[Scene change detection data]
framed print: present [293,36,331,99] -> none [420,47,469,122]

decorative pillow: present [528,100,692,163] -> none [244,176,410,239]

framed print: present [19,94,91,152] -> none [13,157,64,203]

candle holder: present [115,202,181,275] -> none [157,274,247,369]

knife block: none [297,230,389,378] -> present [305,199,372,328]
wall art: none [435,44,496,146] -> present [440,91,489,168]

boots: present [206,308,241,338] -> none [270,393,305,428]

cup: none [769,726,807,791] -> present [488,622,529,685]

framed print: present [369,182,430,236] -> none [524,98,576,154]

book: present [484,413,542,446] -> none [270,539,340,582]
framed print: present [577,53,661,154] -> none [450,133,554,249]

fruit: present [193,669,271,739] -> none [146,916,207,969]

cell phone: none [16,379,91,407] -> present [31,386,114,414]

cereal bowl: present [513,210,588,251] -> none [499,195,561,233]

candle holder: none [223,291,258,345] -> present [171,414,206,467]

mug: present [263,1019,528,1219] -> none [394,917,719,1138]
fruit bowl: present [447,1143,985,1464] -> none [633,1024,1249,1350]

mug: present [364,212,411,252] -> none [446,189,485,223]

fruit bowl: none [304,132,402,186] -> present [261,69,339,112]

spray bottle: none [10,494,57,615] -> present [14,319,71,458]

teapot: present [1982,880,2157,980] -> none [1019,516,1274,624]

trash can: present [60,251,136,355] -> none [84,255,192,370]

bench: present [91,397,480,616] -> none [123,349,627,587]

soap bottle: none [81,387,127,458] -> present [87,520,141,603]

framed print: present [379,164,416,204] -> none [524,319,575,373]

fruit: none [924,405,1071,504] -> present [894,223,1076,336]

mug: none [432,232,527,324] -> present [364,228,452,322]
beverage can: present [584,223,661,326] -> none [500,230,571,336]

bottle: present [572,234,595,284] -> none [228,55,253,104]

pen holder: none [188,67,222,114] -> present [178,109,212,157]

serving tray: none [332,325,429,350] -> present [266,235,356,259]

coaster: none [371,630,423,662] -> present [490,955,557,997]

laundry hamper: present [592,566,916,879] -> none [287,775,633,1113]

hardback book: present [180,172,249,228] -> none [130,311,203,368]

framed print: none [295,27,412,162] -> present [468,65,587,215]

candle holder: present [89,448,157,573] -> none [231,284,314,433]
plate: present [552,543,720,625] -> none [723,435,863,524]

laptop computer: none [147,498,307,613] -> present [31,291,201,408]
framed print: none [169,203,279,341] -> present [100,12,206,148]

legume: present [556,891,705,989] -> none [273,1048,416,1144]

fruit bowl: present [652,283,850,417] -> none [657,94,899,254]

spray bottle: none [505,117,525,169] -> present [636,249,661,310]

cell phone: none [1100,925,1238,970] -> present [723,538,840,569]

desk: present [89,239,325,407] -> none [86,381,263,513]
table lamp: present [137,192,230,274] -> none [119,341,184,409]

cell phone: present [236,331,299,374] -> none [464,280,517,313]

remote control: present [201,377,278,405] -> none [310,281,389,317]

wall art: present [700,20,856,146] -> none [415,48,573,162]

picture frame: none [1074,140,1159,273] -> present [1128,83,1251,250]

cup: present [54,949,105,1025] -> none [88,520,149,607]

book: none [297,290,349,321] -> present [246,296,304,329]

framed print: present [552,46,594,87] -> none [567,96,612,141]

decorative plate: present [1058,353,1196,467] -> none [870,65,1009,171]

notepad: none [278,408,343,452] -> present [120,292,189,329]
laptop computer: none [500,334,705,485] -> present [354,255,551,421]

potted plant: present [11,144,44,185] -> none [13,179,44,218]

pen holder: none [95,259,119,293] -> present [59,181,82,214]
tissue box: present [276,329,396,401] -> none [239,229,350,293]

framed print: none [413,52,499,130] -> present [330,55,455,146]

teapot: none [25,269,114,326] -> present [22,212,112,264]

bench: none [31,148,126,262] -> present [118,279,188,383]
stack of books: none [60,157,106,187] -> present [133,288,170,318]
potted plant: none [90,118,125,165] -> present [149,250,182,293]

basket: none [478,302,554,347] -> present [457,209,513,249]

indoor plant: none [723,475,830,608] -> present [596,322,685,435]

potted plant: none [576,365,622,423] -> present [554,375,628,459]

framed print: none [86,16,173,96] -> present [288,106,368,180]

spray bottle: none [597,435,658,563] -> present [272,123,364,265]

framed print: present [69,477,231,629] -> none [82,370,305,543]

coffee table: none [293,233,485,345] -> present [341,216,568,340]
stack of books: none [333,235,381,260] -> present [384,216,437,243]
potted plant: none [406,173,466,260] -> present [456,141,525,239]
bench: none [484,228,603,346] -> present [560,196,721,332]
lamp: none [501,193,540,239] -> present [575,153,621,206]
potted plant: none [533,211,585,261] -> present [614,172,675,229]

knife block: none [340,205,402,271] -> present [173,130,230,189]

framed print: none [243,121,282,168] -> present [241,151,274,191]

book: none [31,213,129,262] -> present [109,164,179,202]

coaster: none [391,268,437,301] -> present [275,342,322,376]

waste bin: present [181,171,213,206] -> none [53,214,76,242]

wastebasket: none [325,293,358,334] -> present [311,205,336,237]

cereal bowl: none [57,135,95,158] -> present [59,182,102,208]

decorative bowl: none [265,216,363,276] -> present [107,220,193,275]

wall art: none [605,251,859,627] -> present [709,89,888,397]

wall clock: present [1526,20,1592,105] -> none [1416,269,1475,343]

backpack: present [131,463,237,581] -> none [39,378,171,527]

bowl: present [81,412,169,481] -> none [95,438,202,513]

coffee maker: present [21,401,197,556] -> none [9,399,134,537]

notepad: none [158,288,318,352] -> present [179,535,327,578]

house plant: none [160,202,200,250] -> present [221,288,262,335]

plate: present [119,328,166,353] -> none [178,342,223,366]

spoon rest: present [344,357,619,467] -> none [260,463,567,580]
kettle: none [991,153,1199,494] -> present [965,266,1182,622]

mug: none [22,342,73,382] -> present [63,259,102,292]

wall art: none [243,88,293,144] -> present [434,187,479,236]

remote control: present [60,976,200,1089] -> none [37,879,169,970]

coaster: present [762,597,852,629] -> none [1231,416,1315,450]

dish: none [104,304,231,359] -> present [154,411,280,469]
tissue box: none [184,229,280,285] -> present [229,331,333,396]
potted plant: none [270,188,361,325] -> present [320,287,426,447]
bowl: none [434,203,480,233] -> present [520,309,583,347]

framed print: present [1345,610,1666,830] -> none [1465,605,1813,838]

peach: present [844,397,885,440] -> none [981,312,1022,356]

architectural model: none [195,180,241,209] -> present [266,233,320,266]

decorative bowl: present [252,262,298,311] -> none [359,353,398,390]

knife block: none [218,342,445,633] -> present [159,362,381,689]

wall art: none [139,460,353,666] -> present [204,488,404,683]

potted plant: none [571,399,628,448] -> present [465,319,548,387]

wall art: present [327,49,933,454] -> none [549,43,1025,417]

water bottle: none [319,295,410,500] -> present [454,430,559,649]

§ **Task goal**
The records above are to be given again in full, exactly as written.

§ **Exercise result**
framed print: present [293,36,331,99] -> none [420,47,469,122]

decorative pillow: present [528,100,692,163] -> none [244,176,410,239]

framed print: present [19,94,91,152] -> none [13,157,64,203]

candle holder: present [115,202,181,275] -> none [157,274,247,369]

knife block: none [297,230,389,378] -> present [305,199,372,328]
wall art: none [435,44,496,146] -> present [440,91,489,168]

boots: present [206,308,241,338] -> none [270,393,305,428]

cup: none [769,726,807,791] -> present [488,622,529,685]

framed print: present [369,182,430,236] -> none [524,98,576,154]

book: present [484,413,542,446] -> none [270,539,340,582]
framed print: present [577,53,661,154] -> none [450,133,554,249]

fruit: present [193,669,271,739] -> none [146,916,207,969]

cell phone: none [16,379,91,407] -> present [31,386,114,414]

cereal bowl: present [513,210,588,251] -> none [499,195,561,233]

candle holder: none [223,291,258,345] -> present [171,414,206,467]

mug: present [263,1019,528,1219] -> none [394,917,719,1138]
fruit bowl: present [447,1143,985,1464] -> none [633,1024,1249,1350]

mug: present [364,212,411,252] -> none [446,189,485,223]

fruit bowl: none [304,132,402,186] -> present [261,69,339,112]

spray bottle: none [10,494,57,615] -> present [14,319,71,458]

teapot: present [1982,880,2157,980] -> none [1019,516,1274,624]

trash can: present [60,251,136,355] -> none [84,255,192,370]

bench: present [91,397,480,616] -> none [123,349,627,587]

soap bottle: none [81,387,127,458] -> present [87,520,141,603]

framed print: present [379,164,416,204] -> none [524,319,575,373]

fruit: none [924,405,1071,504] -> present [894,223,1076,336]

mug: none [432,232,527,324] -> present [364,228,452,322]
beverage can: present [584,223,661,326] -> none [500,230,571,336]

bottle: present [572,234,595,284] -> none [228,55,253,104]

pen holder: none [188,67,222,114] -> present [178,109,212,157]

serving tray: none [332,325,429,350] -> present [266,235,356,259]

coaster: none [371,630,423,662] -> present [490,955,557,997]

laundry hamper: present [592,566,916,879] -> none [287,775,633,1113]

hardback book: present [180,172,249,228] -> none [130,311,203,368]

framed print: none [295,27,412,162] -> present [468,65,587,215]

candle holder: present [89,448,157,573] -> none [231,284,314,433]
plate: present [552,543,720,625] -> none [723,435,863,524]

laptop computer: none [147,498,307,613] -> present [31,291,201,408]
framed print: none [169,203,279,341] -> present [100,12,206,148]

legume: present [556,891,705,989] -> none [273,1048,416,1144]

fruit bowl: present [652,283,850,417] -> none [657,94,899,254]

spray bottle: none [505,117,525,169] -> present [636,249,661,310]

cell phone: none [1100,925,1238,970] -> present [723,538,840,569]

desk: present [89,239,325,407] -> none [86,381,263,513]
table lamp: present [137,192,230,274] -> none [119,341,184,409]

cell phone: present [236,331,299,374] -> none [464,280,517,313]

remote control: present [201,377,278,405] -> none [310,281,389,317]

wall art: present [700,20,856,146] -> none [415,48,573,162]

picture frame: none [1074,140,1159,273] -> present [1128,83,1251,250]

cup: present [54,949,105,1025] -> none [88,520,149,607]

book: none [297,290,349,321] -> present [246,296,304,329]

framed print: present [552,46,594,87] -> none [567,96,612,141]

decorative plate: present [1058,353,1196,467] -> none [870,65,1009,171]

notepad: none [278,408,343,452] -> present [120,292,189,329]
laptop computer: none [500,334,705,485] -> present [354,255,551,421]

potted plant: present [11,144,44,185] -> none [13,179,44,218]

pen holder: none [95,259,119,293] -> present [59,181,82,214]
tissue box: present [276,329,396,401] -> none [239,229,350,293]

framed print: none [413,52,499,130] -> present [330,55,455,146]

teapot: none [25,269,114,326] -> present [22,212,112,264]

bench: none [31,148,126,262] -> present [118,279,188,383]
stack of books: none [60,157,106,187] -> present [133,288,170,318]
potted plant: none [90,118,125,165] -> present [149,250,182,293]

basket: none [478,302,554,347] -> present [457,209,513,249]

indoor plant: none [723,475,830,608] -> present [596,322,685,435]

potted plant: none [576,365,622,423] -> present [554,375,628,459]

framed print: none [86,16,173,96] -> present [288,106,368,180]

spray bottle: none [597,435,658,563] -> present [272,123,364,265]

framed print: present [69,477,231,629] -> none [82,370,305,543]

coffee table: none [293,233,485,345] -> present [341,216,568,340]
stack of books: none [333,235,381,260] -> present [384,216,437,243]
potted plant: none [406,173,466,260] -> present [456,141,525,239]
bench: none [484,228,603,346] -> present [560,196,721,332]
lamp: none [501,193,540,239] -> present [575,153,621,206]
potted plant: none [533,211,585,261] -> present [614,172,675,229]

knife block: none [340,205,402,271] -> present [173,130,230,189]

framed print: none [243,121,282,168] -> present [241,151,274,191]

book: none [31,213,129,262] -> present [109,164,179,202]

coaster: none [391,268,437,301] -> present [275,342,322,376]

waste bin: present [181,171,213,206] -> none [53,214,76,242]

wastebasket: none [325,293,358,334] -> present [311,205,336,237]

cereal bowl: none [57,135,95,158] -> present [59,182,102,208]

decorative bowl: none [265,216,363,276] -> present [107,220,193,275]

wall art: none [605,251,859,627] -> present [709,89,888,397]

wall clock: present [1526,20,1592,105] -> none [1416,269,1475,343]

backpack: present [131,463,237,581] -> none [39,378,171,527]

bowl: present [81,412,169,481] -> none [95,438,202,513]

coffee maker: present [21,401,197,556] -> none [9,399,134,537]

notepad: none [158,288,318,352] -> present [179,535,327,578]

house plant: none [160,202,200,250] -> present [221,288,262,335]

plate: present [119,328,166,353] -> none [178,342,223,366]

spoon rest: present [344,357,619,467] -> none [260,463,567,580]
kettle: none [991,153,1199,494] -> present [965,266,1182,622]

mug: none [22,342,73,382] -> present [63,259,102,292]

wall art: none [243,88,293,144] -> present [434,187,479,236]

remote control: present [60,976,200,1089] -> none [37,879,169,970]

coaster: present [762,597,852,629] -> none [1231,416,1315,450]

dish: none [104,304,231,359] -> present [154,411,280,469]
tissue box: none [184,229,280,285] -> present [229,331,333,396]
potted plant: none [270,188,361,325] -> present [320,287,426,447]
bowl: none [434,203,480,233] -> present [520,309,583,347]

framed print: present [1345,610,1666,830] -> none [1465,605,1813,838]

peach: present [844,397,885,440] -> none [981,312,1022,356]

architectural model: none [195,180,241,209] -> present [266,233,320,266]

decorative bowl: present [252,262,298,311] -> none [359,353,398,390]

knife block: none [218,342,445,633] -> present [159,362,381,689]

wall art: none [139,460,353,666] -> present [204,488,404,683]

potted plant: none [571,399,628,448] -> present [465,319,548,387]

wall art: present [327,49,933,454] -> none [549,43,1025,417]

water bottle: none [319,295,410,500] -> present [454,430,559,649]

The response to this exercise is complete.